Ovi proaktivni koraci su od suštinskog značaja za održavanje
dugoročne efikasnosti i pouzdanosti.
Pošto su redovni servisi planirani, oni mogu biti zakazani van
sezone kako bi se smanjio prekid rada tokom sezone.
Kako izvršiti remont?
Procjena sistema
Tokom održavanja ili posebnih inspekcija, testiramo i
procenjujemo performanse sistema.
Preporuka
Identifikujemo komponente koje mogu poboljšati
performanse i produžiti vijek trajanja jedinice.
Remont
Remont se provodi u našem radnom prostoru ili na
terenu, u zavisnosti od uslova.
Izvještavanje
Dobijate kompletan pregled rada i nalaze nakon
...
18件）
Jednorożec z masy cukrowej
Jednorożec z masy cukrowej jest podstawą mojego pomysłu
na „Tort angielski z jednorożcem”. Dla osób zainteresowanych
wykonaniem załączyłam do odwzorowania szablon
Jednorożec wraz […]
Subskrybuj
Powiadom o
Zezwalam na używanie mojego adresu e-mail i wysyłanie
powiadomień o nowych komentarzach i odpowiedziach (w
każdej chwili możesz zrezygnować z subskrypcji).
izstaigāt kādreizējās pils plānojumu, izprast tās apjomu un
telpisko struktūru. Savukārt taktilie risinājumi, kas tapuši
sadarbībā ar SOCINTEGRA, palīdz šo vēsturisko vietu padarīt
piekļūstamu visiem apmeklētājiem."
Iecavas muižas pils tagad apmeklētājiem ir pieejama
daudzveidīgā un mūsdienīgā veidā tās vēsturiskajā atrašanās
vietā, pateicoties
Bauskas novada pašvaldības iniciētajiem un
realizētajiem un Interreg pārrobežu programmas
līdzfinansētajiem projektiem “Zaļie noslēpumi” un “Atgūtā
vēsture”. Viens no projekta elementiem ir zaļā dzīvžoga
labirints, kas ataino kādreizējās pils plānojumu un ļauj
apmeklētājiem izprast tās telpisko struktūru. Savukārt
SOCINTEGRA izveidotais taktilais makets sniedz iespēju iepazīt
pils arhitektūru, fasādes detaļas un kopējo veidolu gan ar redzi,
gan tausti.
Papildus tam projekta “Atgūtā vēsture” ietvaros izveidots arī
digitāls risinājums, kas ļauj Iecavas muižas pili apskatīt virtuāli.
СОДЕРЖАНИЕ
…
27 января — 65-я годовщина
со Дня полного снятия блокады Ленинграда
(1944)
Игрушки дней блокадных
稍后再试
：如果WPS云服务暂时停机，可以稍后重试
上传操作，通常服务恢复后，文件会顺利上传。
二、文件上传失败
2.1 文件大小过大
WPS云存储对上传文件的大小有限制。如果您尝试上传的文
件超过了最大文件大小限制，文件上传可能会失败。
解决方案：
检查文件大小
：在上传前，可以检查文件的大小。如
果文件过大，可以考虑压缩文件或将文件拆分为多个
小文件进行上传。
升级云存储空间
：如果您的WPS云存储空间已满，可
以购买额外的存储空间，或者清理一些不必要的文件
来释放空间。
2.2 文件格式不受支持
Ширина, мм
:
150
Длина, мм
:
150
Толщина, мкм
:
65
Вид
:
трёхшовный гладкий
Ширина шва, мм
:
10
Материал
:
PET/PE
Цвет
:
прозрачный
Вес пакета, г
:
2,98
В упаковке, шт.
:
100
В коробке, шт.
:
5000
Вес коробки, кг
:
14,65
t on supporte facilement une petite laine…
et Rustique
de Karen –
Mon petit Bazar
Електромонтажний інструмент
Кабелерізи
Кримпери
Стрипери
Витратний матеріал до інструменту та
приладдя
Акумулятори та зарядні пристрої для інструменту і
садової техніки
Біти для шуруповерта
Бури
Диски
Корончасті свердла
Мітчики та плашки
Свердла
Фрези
◆ ◆ ◆ ◆ ◆
What is needed is a word-for-word copy of all the records above.

[SOLUTION TO THIS EXERCISE]
Ovi proaktivni koraci su od suštinskog značaja za održavanje
dugoročne efikasnosti i pouzdanosti.
Pošto su redovni servisi planirani, oni mogu biti zakazani van
sezone kako bi se smanjio prekid rada tokom sezone.
Kako izvršiti remont?
Procjena sistema
Tokom održavanja ili posebnih inspekcija, testiramo i
procenjujemo performanse sistema.
Preporuka
Identifikujemo komponente koje mogu poboljšati
performanse i produžiti vijek trajanja jedinice.
Remont
Remont se provodi u našem radnom prostoru ili na
terenu, u zavisnosti od uslova.
Izvještavanje
Dobijate kompletan pregled rada i nalaze nakon
...
18件）
Jednorożec z masy cukrowej
Jednorożec z masy cukrowej jest podstawą mojego pomysłu
na „Tort angielski z jednorożcem”. Dla osób zainteresowanych
wykonaniem załączyłam do odwzorowania szablon
Jednorożec wraz […]
Subskrybuj
Powiadom o
Zezwalam na używanie mojego adresu e-mail i wysyłanie
powiadomień o nowych komentarzach i odpowiedziach (w
każdej chwili możesz zrezygnować z subskrypcji).
izstaigāt kādreizējās pils plānojumu, izprast tās apjomu un
telpisko struktūru. Savukārt taktilie risinājumi, kas tapuši
sadarbībā ar SOCINTEGRA, palīdz šo vēsturisko vietu padarīt
piekļūstamu visiem apmeklētājiem."
Iecavas muižas pils tagad apmeklētājiem ir pieejama
daudzveidīgā un mūsdienīgā veidā tās vēsturiskajā atrašanās
vietā, pateicoties
Bauskas novada pašvaldības iniciētajiem un
realizētajiem un Interreg pārrobežu programmas
līdzfinansētajiem projektiem “Zaļie noslēpumi” un “Atgūtā
vēsture”. Viens no projekta elementiem ir zaļā dzīvžoga
labirints, kas ataino kādreizējās pils plānojumu un ļauj
apmeklētājiem izprast tās telpisko struktūru. Savukārt
SOCINTEGRA izveidotais taktilais makets sniedz iespēju iepazīt
pils arhitektūru, fasādes detaļas un kopējo veidolu gan ar redzi,
gan tausti.
Papildus tam projekta “Atgūtā vēsture” ietvaros izveidots arī
digitāls risinājums, kas ļauj Iecavas muižas pili apskatīt virtuāli.
СОДЕРЖАНИЕ
…
27 января — 65-я годовщина
со Дня полного снятия блокады Ленинграда
(1944)
Игрушки дней блокадных
稍后再试
：如果WPS云服务暂时停机，可以稍后重试
上传操作，通常服务恢复后，文件会顺利上传。
二、文件上传失败
2.1 文件大小过大
WPS云存储对上传文件的大小有限制。如果您尝试上传的文
件超过了最大文件大小限制，文件上传可能会失败。
解决方案：
检查文件大小
：在上传前，可以检查文件的大小。如
果文件过大，可以考虑压缩文件或将文件拆分为多个
小文件进行上传。
升级云存储空间
：如果您的WPS云存储空间已满，可
以购买额外的存储空间，或者清理一些不必要的文件
来释放空间。
2.2 文件格式不受支持
Ширина, мм
:
150
Длина, мм
:
150
Толщина, мкм
:
65
Вид
:
трёхшовный гладкий
Ширина шва, мм
:
10
Материал
:
PET/PE
Цвет
:
прозрачный
Вес пакета, г
:
2,98
В упаковке, шт.
:
100
В коробке, шт.
:
5000
Вес коробки, кг
:
14,65
t on supporte facilement une petite laine…
et Rustique
de Karen –
Mon petit Bazar
Електромонтажний інструмент
Кабелерізи
Кримпери
Стрипери
Витратний матеріал до інструменту та
приладдя
Акумулятори та зарядні пристрої для інструменту і
садової техніки
Біти для шуруповерта
Бури
Диски
Корончасті свердла
Мітчики та плашки
Свердла
Фрези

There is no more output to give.